蘇茯苓的擔架被她一摔再摔,妾室們也有脾氣了:
「二小姐,你不願意抬大夫人可以直說,總這樣折騰她幹嘛,你娘就算沒死,都快被你給活活摔死了。」
趙露白雙腿打顫,滿臉悲憤:「難道我想這樣嗎?誰知道今天是怎麼回事,我……」
她臉色忽然一變,沒有繼續往下說,再次捂著肚子朝官差跑:
「不行,我,我還要出恭。

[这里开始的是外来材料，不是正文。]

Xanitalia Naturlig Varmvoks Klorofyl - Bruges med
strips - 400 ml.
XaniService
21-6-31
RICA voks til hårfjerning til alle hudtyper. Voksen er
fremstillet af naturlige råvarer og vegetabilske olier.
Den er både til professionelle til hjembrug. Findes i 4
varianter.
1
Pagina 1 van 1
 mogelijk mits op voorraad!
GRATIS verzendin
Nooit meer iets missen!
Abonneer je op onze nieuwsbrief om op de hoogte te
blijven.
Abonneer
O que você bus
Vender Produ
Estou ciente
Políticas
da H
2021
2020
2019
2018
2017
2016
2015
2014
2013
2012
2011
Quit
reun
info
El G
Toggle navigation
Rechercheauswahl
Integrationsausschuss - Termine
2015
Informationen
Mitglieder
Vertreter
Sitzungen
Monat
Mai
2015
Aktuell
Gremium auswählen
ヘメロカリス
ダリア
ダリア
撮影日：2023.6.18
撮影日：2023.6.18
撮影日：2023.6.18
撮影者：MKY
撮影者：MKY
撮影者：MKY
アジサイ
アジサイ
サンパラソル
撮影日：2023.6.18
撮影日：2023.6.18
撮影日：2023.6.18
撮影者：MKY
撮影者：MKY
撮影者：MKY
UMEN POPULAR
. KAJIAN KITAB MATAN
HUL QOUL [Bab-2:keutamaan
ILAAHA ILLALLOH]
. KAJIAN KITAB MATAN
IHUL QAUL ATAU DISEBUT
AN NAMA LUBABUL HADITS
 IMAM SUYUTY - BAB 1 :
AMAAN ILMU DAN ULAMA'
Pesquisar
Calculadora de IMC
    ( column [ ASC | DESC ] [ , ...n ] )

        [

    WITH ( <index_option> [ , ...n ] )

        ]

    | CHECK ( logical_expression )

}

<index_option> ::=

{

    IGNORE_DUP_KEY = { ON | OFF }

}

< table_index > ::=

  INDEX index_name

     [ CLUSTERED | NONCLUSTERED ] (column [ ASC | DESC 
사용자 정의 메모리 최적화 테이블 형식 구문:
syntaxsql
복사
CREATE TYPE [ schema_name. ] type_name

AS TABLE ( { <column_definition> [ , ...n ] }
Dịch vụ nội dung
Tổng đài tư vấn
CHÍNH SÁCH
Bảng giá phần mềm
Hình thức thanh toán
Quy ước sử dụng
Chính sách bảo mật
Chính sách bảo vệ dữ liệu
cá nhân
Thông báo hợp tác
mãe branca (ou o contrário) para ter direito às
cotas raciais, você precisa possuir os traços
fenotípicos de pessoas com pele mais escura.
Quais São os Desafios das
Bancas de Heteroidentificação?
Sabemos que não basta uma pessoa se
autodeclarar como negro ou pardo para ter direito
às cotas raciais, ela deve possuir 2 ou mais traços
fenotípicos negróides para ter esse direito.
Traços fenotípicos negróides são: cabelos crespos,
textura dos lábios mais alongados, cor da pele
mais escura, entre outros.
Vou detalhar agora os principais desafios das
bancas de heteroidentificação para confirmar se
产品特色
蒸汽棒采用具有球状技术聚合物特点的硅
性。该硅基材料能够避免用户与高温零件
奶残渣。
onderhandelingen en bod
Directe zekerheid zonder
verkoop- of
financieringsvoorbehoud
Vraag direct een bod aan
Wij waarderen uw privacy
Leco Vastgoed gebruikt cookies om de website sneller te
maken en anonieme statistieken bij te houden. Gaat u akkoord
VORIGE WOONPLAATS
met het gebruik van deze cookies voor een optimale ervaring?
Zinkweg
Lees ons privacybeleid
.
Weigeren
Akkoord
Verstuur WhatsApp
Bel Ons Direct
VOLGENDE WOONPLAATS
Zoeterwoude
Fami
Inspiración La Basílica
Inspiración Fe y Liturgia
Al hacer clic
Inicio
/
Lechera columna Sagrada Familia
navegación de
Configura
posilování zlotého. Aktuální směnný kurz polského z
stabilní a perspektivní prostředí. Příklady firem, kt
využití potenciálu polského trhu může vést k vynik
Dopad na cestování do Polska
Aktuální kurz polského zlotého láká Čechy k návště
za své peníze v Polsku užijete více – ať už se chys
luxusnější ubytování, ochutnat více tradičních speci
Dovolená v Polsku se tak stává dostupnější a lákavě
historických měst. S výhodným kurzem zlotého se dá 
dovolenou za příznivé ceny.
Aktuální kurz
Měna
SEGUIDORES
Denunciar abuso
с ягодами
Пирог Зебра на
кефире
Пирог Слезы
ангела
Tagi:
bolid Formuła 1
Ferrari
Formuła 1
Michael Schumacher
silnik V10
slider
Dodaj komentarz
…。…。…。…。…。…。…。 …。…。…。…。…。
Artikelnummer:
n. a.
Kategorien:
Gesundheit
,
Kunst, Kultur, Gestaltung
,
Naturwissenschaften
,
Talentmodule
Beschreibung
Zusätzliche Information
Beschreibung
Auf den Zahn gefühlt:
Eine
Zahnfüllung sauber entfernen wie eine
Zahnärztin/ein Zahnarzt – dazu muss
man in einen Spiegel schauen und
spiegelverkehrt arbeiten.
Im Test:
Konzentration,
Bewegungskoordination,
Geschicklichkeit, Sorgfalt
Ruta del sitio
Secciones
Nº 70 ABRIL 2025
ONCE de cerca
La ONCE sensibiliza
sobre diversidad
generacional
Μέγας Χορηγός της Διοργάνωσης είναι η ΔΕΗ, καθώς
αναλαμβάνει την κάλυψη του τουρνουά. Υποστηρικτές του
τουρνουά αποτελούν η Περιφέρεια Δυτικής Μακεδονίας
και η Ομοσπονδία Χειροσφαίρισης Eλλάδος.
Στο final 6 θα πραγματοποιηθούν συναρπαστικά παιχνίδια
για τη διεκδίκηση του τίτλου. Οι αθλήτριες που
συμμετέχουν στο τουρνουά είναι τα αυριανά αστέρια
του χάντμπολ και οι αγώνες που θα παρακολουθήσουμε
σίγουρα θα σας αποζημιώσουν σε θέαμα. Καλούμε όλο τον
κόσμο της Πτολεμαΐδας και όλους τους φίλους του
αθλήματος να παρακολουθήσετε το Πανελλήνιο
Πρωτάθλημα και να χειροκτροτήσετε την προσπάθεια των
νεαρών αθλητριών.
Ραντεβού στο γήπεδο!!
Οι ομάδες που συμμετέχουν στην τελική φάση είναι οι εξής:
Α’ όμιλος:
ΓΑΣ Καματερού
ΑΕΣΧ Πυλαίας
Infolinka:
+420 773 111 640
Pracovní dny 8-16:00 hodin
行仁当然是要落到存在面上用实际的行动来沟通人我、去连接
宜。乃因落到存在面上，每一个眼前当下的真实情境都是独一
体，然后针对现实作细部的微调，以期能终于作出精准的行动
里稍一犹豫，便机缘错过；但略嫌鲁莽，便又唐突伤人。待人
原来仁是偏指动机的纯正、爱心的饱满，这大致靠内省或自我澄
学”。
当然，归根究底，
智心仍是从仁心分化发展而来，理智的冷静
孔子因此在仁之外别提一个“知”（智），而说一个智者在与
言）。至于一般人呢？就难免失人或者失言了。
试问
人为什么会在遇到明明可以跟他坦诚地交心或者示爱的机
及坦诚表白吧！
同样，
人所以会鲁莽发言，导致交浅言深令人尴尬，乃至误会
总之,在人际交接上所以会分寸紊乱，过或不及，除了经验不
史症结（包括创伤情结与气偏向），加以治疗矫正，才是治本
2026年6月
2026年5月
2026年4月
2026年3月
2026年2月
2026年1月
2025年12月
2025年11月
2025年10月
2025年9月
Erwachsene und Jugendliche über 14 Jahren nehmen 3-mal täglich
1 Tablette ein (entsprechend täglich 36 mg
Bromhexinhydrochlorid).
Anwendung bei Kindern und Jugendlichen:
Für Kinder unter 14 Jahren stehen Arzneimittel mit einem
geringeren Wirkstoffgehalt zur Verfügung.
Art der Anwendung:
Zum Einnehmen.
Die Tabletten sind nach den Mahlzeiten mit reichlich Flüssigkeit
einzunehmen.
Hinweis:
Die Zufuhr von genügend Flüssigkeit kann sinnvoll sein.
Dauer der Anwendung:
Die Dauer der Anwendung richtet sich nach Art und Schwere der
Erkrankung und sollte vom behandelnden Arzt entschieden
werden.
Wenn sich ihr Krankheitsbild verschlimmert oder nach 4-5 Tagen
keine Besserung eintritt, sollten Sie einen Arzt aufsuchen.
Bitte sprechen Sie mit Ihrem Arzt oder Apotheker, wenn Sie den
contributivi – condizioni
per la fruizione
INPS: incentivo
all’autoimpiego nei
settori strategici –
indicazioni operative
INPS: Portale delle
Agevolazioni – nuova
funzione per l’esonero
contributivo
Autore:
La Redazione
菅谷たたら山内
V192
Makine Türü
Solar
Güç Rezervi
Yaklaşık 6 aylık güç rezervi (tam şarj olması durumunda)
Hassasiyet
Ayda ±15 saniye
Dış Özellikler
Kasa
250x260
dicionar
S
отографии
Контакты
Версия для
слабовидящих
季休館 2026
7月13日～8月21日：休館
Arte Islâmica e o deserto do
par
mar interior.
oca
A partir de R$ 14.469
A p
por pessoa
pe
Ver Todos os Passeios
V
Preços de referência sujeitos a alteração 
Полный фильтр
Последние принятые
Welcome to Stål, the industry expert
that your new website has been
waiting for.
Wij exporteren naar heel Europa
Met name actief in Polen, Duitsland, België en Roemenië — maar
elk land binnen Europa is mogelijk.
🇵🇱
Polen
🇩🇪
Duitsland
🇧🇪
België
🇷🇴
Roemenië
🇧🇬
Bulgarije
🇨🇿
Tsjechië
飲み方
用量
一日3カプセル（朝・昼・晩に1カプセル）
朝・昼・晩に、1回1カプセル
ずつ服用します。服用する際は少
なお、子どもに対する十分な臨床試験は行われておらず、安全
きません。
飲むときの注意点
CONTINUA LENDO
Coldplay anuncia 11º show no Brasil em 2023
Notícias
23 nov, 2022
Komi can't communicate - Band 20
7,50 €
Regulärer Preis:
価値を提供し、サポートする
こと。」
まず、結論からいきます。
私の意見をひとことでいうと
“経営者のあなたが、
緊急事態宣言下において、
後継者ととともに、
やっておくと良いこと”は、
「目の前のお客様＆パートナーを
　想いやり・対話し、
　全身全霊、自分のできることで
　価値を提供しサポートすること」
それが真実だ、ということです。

」
官差都已經麻木了,黑著臉領她往路邊的野草堆走。
要不是知道趙家已經山窮水盡,他都要懷疑這個二小姐是不是有什麼聯絡人,一路上在用這噁心的方式給人留記號!
天黑以後,官差們在野外的一處專給押送犯人的官差休息的破舊茅屋停下休息時,趙露白已經拉得渾身虛脫,連站穩的力道都沒有了。
但最可怕的還不是這個,而是她先前沒控制好弄髒的衣服,現在依舊穿在她的身上!
她還得繼續穿著這既噁心又有怪味的衣服睡覺。
之前在野外,大家都忙著趕路,趙露白又一趟趟跑,沒人覺出什麼。
現在集體停下休息,有人心思活泛了。
「哎呀,二小姐身上那是什麼東西?好好的衣服怎麼黃了一塊!」
「快別說了,馬上要吃晚飯了,說這事幹什麼,真是噁心死了!」
「趙露白,我可警告你,今天晚上你離我遠點,不許讓你身上那怪味熏我!」
「真是的,還堂堂一個二小姐呢,丟人丟到這個份上,換成我不如死了算了!」
平時她們都沒少被趙露白欺負,眼下終於找到機會,一個個都股足了勁兒擠兌回去,為之前那個被欺壓的自己報仇!